▶ _What the exercise asks_
Give back, word for word, the lines in the listing below from the one holding "40: (726, 268, 4.06)" down to the one holding "62: (763, 412, 4.10)", both ends included.

▶ _Working data_
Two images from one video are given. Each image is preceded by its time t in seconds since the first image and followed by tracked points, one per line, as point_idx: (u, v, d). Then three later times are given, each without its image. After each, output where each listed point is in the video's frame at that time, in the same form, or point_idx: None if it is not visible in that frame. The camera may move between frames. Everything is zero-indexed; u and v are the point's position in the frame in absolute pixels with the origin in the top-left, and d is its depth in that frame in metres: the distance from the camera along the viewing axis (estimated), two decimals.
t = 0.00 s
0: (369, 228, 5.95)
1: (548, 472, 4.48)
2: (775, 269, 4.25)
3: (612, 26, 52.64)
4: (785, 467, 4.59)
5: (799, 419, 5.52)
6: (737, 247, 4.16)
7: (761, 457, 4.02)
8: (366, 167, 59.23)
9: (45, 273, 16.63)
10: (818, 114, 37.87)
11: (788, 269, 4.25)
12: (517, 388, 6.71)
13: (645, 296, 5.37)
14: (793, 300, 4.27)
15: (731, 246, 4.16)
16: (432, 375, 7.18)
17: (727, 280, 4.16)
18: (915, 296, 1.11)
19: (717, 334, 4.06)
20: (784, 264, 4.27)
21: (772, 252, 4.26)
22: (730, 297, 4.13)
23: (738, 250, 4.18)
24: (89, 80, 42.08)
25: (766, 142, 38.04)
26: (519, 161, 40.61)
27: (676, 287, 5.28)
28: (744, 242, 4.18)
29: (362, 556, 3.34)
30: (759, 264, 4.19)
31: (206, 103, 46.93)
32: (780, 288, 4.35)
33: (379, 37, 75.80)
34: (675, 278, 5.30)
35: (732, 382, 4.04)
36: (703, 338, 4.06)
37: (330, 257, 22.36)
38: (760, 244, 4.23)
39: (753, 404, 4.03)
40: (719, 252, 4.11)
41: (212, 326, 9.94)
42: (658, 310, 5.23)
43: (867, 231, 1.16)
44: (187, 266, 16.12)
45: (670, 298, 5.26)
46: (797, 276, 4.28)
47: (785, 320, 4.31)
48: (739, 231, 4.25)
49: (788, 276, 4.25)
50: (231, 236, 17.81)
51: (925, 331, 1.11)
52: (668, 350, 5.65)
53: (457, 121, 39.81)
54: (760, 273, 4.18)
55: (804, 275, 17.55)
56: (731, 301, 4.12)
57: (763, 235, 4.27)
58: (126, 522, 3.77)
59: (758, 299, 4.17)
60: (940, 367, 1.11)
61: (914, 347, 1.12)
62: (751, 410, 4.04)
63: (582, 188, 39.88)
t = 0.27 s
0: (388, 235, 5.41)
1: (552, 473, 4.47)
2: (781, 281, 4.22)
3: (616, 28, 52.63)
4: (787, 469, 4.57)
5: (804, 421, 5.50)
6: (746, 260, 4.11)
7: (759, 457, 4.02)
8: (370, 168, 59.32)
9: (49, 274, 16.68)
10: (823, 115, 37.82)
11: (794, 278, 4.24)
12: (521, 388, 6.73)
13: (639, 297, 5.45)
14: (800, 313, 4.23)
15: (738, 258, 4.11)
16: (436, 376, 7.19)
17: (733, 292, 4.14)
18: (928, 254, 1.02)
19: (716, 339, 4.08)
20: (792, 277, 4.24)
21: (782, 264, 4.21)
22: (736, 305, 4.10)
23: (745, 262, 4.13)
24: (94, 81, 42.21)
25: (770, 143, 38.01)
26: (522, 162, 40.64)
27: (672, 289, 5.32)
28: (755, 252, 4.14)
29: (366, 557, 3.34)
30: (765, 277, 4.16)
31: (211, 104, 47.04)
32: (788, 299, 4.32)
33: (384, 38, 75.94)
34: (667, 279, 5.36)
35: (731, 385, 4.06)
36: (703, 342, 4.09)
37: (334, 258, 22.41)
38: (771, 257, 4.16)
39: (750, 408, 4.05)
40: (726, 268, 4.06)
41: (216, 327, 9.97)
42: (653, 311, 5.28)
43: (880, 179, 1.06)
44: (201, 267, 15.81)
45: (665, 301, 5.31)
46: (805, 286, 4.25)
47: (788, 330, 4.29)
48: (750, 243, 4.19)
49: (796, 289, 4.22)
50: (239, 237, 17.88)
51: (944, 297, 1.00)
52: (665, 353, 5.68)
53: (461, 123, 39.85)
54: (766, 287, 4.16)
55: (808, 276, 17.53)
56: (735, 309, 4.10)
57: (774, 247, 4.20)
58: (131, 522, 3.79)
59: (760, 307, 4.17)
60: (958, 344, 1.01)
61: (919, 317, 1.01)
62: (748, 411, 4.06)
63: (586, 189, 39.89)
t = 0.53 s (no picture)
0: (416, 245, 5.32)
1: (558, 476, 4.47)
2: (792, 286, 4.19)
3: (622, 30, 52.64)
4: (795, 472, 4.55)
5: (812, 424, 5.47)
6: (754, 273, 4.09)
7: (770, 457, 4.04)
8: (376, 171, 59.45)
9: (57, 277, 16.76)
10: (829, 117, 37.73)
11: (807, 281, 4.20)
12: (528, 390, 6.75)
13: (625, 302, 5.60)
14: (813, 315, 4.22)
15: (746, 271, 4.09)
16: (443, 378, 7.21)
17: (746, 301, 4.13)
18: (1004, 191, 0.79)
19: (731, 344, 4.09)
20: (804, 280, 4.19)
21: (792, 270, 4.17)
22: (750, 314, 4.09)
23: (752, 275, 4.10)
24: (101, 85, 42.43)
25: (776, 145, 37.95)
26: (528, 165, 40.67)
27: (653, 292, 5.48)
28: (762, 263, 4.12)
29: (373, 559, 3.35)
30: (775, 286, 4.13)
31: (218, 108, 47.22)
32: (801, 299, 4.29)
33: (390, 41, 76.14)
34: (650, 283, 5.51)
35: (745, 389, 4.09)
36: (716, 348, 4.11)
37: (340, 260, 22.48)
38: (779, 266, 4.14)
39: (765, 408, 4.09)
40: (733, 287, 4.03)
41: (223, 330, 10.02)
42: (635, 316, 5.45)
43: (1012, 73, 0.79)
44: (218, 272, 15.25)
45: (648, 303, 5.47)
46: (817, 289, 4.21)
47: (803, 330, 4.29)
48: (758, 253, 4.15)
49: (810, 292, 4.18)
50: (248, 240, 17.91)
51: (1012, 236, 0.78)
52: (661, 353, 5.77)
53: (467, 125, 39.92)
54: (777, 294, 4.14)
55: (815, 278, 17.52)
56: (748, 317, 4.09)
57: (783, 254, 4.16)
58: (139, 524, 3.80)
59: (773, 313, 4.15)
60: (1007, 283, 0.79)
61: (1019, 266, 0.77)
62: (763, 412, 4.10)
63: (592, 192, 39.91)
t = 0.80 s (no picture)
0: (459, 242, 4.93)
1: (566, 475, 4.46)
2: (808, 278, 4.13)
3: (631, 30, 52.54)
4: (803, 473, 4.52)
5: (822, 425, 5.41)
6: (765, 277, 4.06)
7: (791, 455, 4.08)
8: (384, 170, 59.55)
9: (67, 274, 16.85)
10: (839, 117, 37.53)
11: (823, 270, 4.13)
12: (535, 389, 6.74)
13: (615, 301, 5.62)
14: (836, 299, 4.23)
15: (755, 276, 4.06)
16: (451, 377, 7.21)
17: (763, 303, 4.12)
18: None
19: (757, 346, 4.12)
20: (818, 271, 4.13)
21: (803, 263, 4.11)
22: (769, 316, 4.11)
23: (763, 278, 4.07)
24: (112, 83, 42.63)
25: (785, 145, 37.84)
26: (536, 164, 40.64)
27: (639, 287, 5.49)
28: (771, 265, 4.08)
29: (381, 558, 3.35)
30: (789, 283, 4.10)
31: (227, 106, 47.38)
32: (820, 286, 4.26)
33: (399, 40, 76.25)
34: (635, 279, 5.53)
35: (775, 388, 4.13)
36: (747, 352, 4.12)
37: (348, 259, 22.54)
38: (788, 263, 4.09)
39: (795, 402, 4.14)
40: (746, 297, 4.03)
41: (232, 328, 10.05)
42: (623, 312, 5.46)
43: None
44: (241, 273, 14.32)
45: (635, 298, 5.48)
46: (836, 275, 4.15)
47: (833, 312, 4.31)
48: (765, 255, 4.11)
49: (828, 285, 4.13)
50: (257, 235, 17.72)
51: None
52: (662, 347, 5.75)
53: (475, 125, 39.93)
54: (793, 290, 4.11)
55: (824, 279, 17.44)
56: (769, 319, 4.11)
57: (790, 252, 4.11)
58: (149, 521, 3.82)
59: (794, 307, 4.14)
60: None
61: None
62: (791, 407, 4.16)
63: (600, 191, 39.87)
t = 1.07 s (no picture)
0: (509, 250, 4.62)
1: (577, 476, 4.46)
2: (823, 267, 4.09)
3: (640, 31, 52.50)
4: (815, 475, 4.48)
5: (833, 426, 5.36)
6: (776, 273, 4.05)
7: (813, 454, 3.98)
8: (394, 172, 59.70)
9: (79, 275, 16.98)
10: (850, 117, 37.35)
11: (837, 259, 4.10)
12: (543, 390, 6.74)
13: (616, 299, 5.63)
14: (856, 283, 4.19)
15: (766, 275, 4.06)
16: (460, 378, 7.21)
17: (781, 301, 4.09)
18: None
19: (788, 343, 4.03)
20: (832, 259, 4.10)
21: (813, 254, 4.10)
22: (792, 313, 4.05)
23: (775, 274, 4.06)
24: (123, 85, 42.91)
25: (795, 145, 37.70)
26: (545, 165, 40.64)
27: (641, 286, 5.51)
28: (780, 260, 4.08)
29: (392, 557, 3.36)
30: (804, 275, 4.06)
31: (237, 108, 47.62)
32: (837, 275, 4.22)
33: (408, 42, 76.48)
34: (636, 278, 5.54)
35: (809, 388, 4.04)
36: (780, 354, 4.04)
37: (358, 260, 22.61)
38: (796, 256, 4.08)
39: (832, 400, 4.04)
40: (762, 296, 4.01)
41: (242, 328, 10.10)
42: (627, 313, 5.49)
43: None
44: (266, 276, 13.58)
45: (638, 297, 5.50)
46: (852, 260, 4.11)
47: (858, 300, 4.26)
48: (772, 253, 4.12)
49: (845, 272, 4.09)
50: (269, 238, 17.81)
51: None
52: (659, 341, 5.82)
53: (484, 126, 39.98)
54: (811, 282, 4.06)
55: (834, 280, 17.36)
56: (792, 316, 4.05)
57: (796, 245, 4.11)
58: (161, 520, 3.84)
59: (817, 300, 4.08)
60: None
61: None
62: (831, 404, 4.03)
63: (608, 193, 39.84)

▶ _Answer space_
40: (726, 268, 4.06)
41: (216, 327, 9.97)
42: (653, 311, 5.28)
43: (880, 179, 1.06)
44: (201, 267, 15.81)
45: (665, 301, 5.31)
46: (805, 286, 4.25)
47: (788, 330, 4.29)
48: (750, 243, 4.19)
49: (796, 289, 4.22)
50: (239, 237, 17.88)
51: (944, 297, 1.00)
52: (665, 353, 5.68)
53: (461, 123, 39.85)
54: (766, 287, 4.16)
55: (808, 276, 17.53)
56: (735, 309, 4.10)
57: (774, 247, 4.20)
58: (131, 522, 3.79)
59: (760, 307, 4.17)
60: (958, 344, 1.01)
61: (919, 317, 1.01)
62: (748, 411, 4.06)
63: (586, 189, 39.89)
t = 0.53 s (no picture)
0: (416, 245, 5.32)
1: (558, 476, 4.47)
2: (792, 286, 4.19)
3: (622, 30, 52.64)
4: (795, 472, 4.55)
5: (812, 424, 5.47)
6: (754, 273, 4.09)
7: (770, 457, 4.04)
8: (376, 171, 59.45)
9: (57, 277, 16.76)
10: (829, 117, 37.73)
11: (807, 281, 4.20)
12: (528, 390, 6.75)
13: (625, 302, 5.60)
14: (813, 315, 4.22)
15: (746, 271, 4.09)
16: (443, 378, 7.21)
17: (746, 301, 4.13)
18: (1004, 191, 0.79)
19: (731, 344, 4.09)
20: (804, 280, 4.19)
21: (792, 270, 4.17)
22: (750, 314, 4.09)
23: (752, 275, 4.10)
24: (101, 85, 42.43)
25: (776, 145, 37.95)
26: (528, 165, 40.67)
27: (653, 292, 5.48)
28: (762, 263, 4.12)
29: (373, 559, 3.35)
30: (775, 286, 4.13)
31: (218, 108, 47.22)
32: (801, 299, 4.29)
33: (390, 41, 76.14)
34: (650, 283, 5.51)
35: (745, 389, 4.09)
36: (716, 348, 4.11)
37: (340, 260, 22.48)
38: (779, 266, 4.14)
39: (765, 408, 4.09)
40: (733, 287, 4.03)
41: (223, 330, 10.02)
42: (635, 316, 5.45)
43: (1012, 73, 0.79)
44: (218, 272, 15.25)
45: (648, 303, 5.47)
46: (817, 289, 4.21)
47: (803, 330, 4.29)
48: (758, 253, 4.15)
49: (810, 292, 4.18)
50: (248, 240, 17.91)
51: (1012, 236, 0.78)
52: (661, 353, 5.77)
53: (467, 125, 39.92)
54: (777, 294, 4.14)
55: (815, 278, 17.52)
56: (748, 317, 4.09)
57: (783, 254, 4.16)
58: (139, 524, 3.80)
59: (773, 313, 4.15)
60: (1007, 283, 0.79)
61: (1019, 266, 0.77)
62: (763, 412, 4.10)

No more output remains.